The Middletown School Committee voted Aug. 21 to not support a Newport City Council resolution urging renewed efforts to regionalize Middletown and Newport school districts, citing financial uncertainty, recent local investments and a directive that the superintendent not pursue regionalization at this time.

The Middletown School Committee voted on Aug. 21 to not support a City of Newport resolution dated Aug. 13, 2025 that urged renewed efforts to regionalize the Middletown and Newport school districts.

Chair Gregory Hewitt read a prepared statement explaining the committee’s position, saying the local context has changed since 2022 and warning that regionalization could carry major financial and governance risks. “Chasing an undetermined, uncertain funding stream with daunting timelines and questionable outcomes … while knowing that approval would ultimately result in the loss of school committee autonomy, is unwise and has no support from the elected officials of the Middletown School Committee,” Hewitt said.

Hewitt’s statement noted that Middletown voters approved a regionalization issue in 2022 while Newport voters did not, that Middletown recently approved a bond package to build two new schools and that Rogers High School in Newport is reopening this year. The chair also told the committee there is “no current or pending Rhode Island legislation that guarantees an approximately 80% reimbursement rate for regionalization,” and said the state’s fiscal picture and federal funding uncertainty make such a guarantee unlikely in the near term.
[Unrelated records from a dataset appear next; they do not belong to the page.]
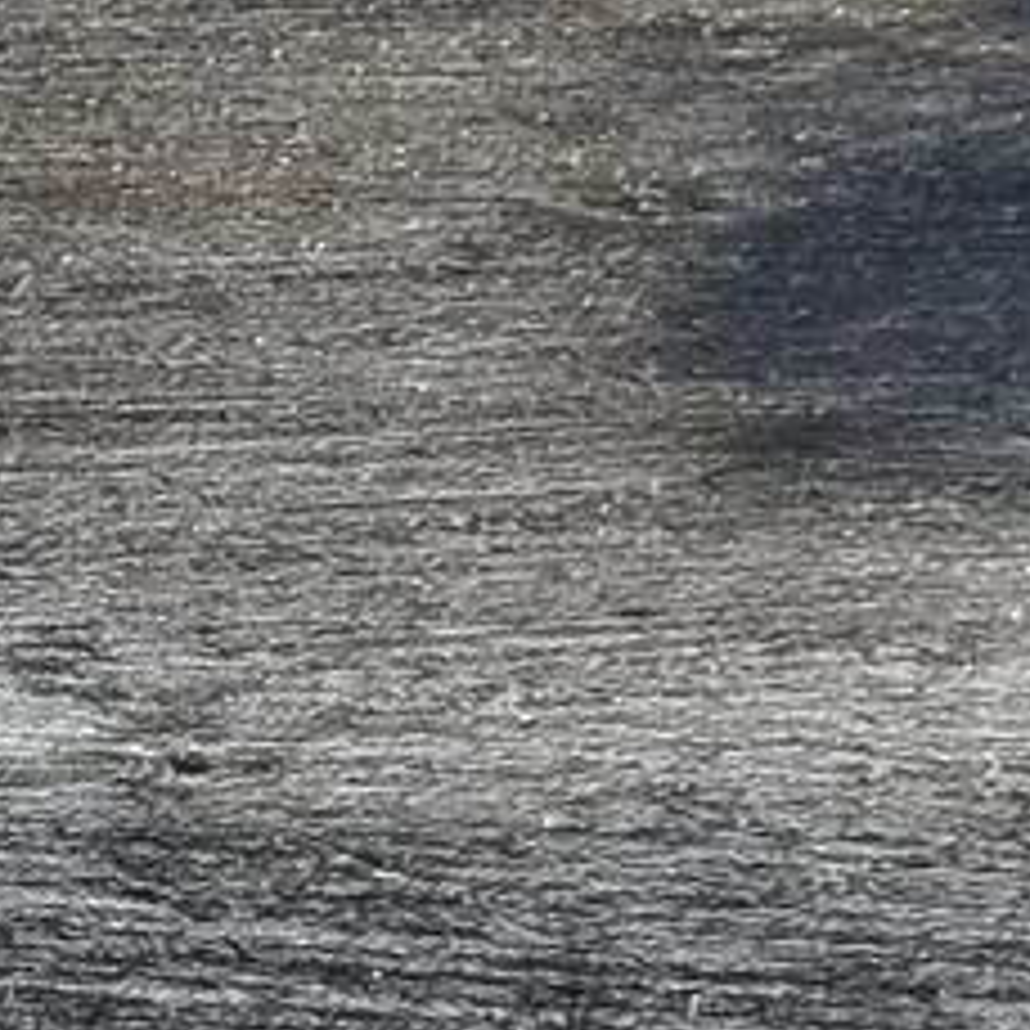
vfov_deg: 9.2
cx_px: -2474
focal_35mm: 190
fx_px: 6396
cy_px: 315
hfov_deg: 7.6
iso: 400
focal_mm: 8.67
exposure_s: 1/6400
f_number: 1.8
A committee member recused themself from the consideration, citing a family connection to Newport schools; the recusal was announced before the hand vote. By a hand vote the committee recorded a unanimous decision among voting members to not support the Newport resolution.

The committee also directed that the Middletown superintendent not engage in regionalization efforts at this time. Hewitt said the directive is intended to allow district leadership to focus on immediate priorities, including preparing for the coming school year and overseeing Middletown’s ongoing school construction projects.

Why it matters: proponents of regionalization have argued it can create efficiencies and greater programmatic alignment across neighboring districts; opponents in Middletown cited recent local investments, uncertain state-level reimbursement and the potential loss of local governance. The vote formalizes Middletown’s position and signals that any future regionalization steps would require further local discussion and new legislative or voter actions.

What’s next: The committee’s decision will be communicated to the Middletown Town Council and the public; the chair said the intent of the vote is to inform taxpayers and elected officials of the committee’s position. The Newport City Council and Newport School Committee retain their positions and any future formal regionalization steps would require separate approvals and, where applicable, voter referenda.